4; 2014 207. Much of the increased value of land arises from the
efforts and expenditures of the community as a whole. Public
expenditures on infrastructure such as that on roads, water, gas and
electricity services will dramatically increase the values of land which
is adjacent to such services. Taxation is therefore an important factor
in economic planning and development and also an agent of social
change. The research therefore seeks to investigate the effect of
property rating on residential investment in uyo local government area
of Akwa Ibom State.
1.2 Statement of the Problem
Majority of people don’t even see the
justification or the rationale for its promulgation, a lot more also
feel it’s only another avenue to milk the masses dry. Also, it was
perceived in some quarters that the amount of charge payable which is
considered to be inappropriate would be a major setback to the
fulfillment of the law. There have even been arguments that the high
charge and the penalties involved would discourage investment in new
housing and maintenance of existing stock. This is the reason why it
becomes paramount that the issue of the full implementation of property
tax in the country needs a surgical procedure. The residential property
tax is a good tax for local governments, yet it is not a major source of
revenue for local governments in many developing countries. The
services and amenities enjoyed by residential property owners and
occupiers are usually provided by the Government, thus it is paramount
that residential property owners are properly taxed by the government to
generate revenue to effectively finance facilities and utilities, and
also manage and maintain existing ones within the locality. How well
property taxes are administered not only impacts on how much revenue is
collected, but also affects the equity and efficiency of the tax. The
problem confronting this research therefore is to investigate the effect
of property rating on residential investment in uyo local government
area of Akwa Ibom State.
1.3 Objective of the Study
1 To determine the nature of property rate on residential investment
2 To determine the effect of property rate on residential investment
3 To determine the effect of property rate on residential investment in Uyo LGA
1.4 Research Questions
1 What is the nature of property rate on residential investment?

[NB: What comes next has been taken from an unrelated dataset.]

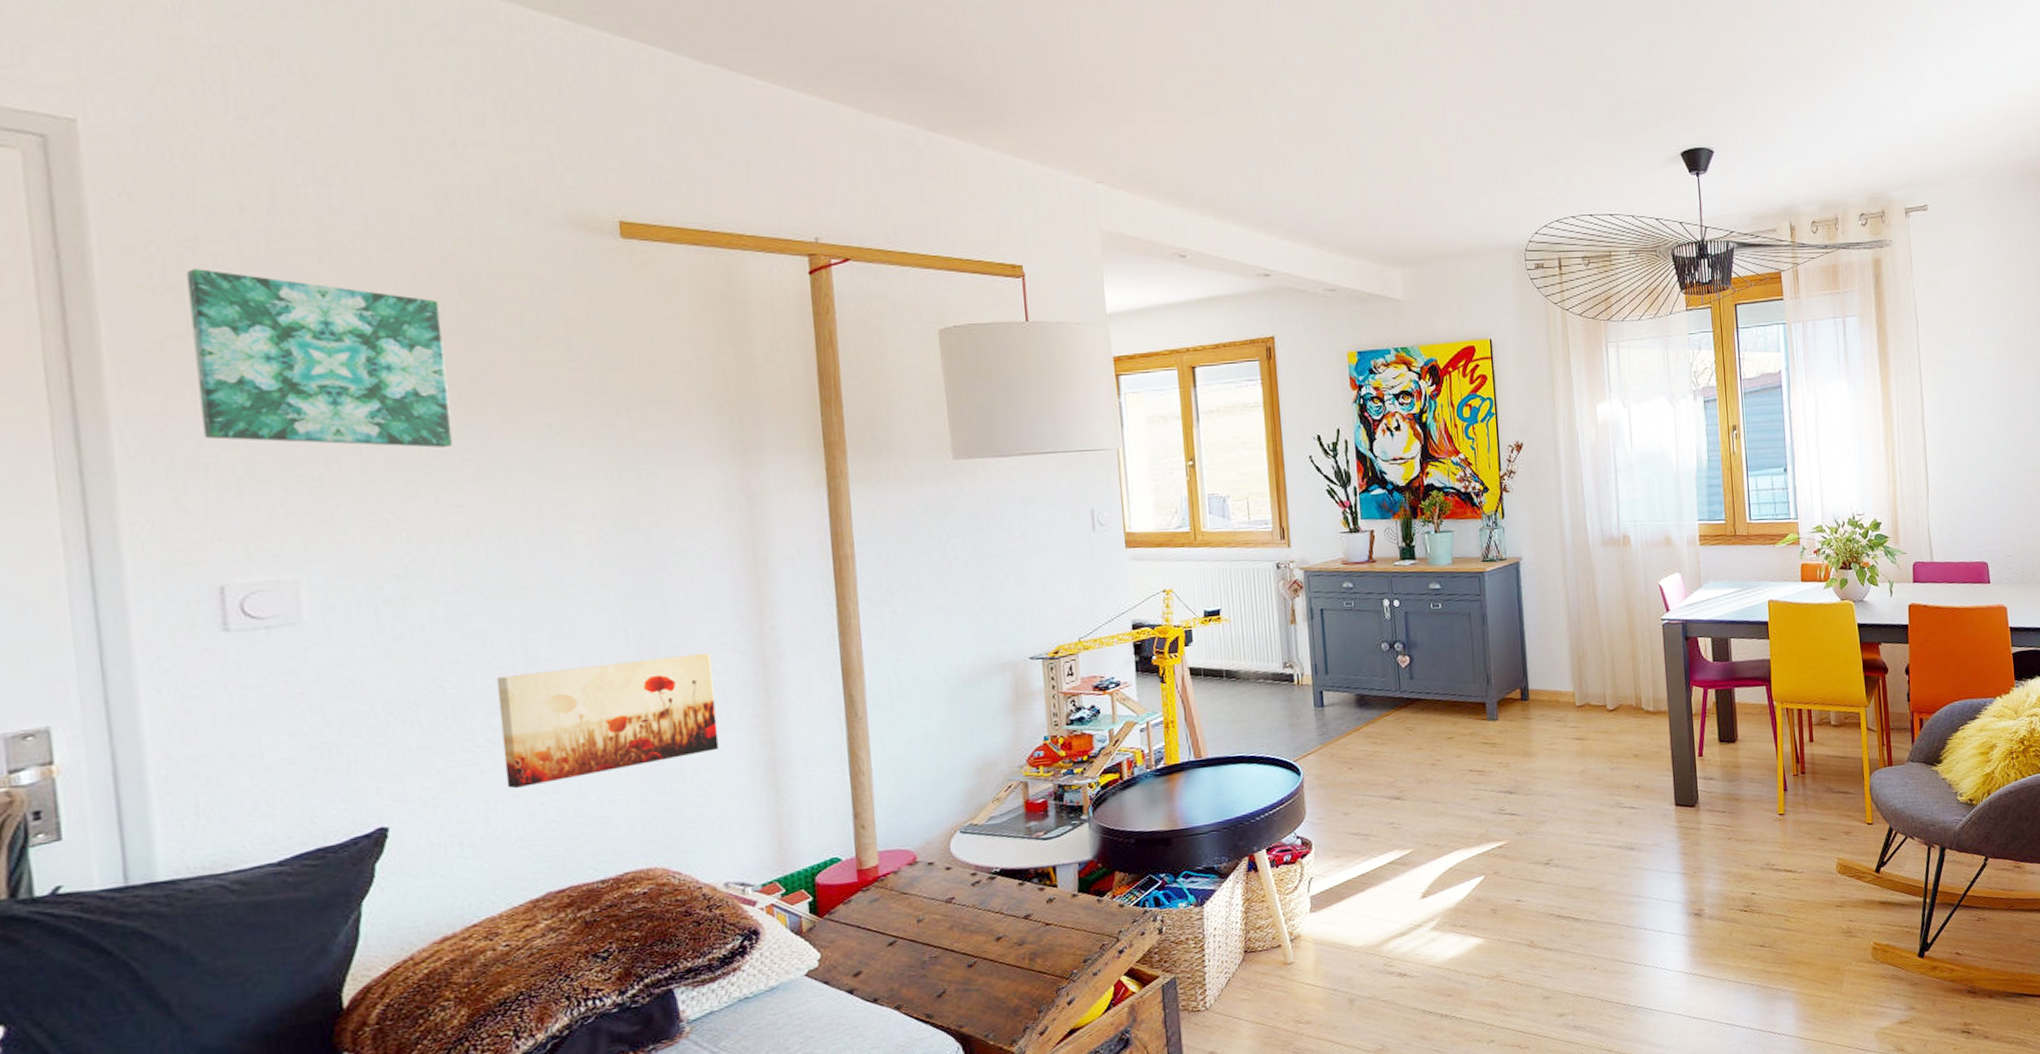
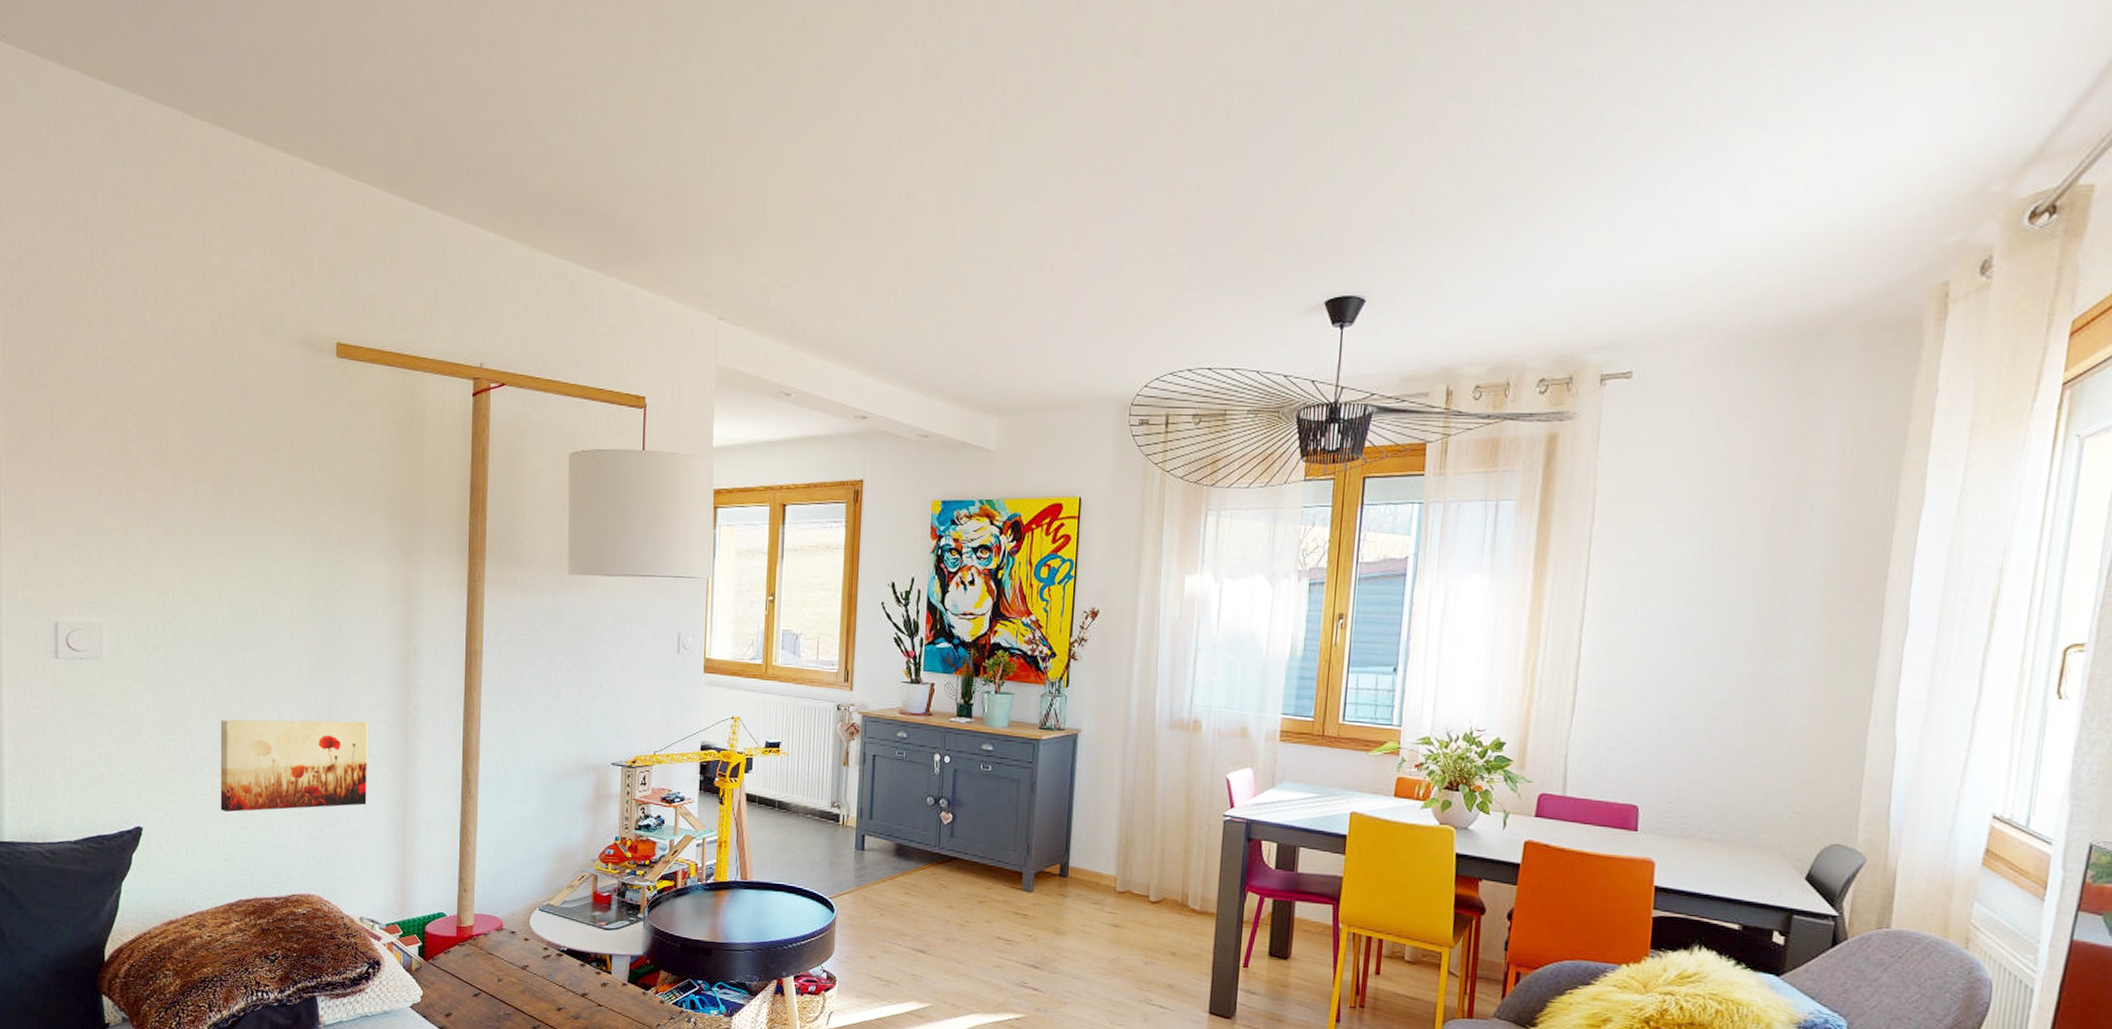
wall art: present [186,269,453,448] -> none [53,370,208,527]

2 What is the effect of property rate on residential investment?
3 What is the effect of property rate on residential investment in Uyo LGA?
1.5 Significance of the Study
The study proffers an understanding of the basis for property rate and its effect on residential investment.
It also serves as a reference source of
information for issues concerning property rates and its effects on
residential investments
1.6 Statement of Hypothesis
1 Ho Residential investment in uyo LGA is low
Hi Residential investment in Uyo LGA is high
2 Ho Property rate in Uyo LGA is low
Hi Property rate in Uyo LGA is high
3 Ho The effect of Property rate on residential investment is low
Hi The effect of Property rate on residential investment is high
1.7 Scope of the Study
The study is focused on the appraisal of the effect of property rate on residential investment in Uyo LGA
1.8 Definition of Terms
PROPERTY RATING: Also
known as local government value of property paid to local government
coffer as an amount per naira of the dateable value of the property. It
is a local government tax based in rates, which are levied on the basis
of ratable values of properties.
RATE: Payment
for the ownership or occupation of something valuable, that is, rate is
payment for the benefit derived or derivable from services.
RATEPAYERS:
Ratepayers are the property owners whose properties are ratable. The
word may refer to occupiers of the property or agents of the property
owners especially where the property owners is an absence landlord.
RATING AUTHORITY: Means
a rating area or a local government charged with the powers to
administer property rating. Where used in this write-up, it applies to
Enugu north local government.
LOCAL GOVERNMENT FINANCE: Is the management of inflows of money by the government, that is the obtaining (of income) and using (or expenditure) of fund.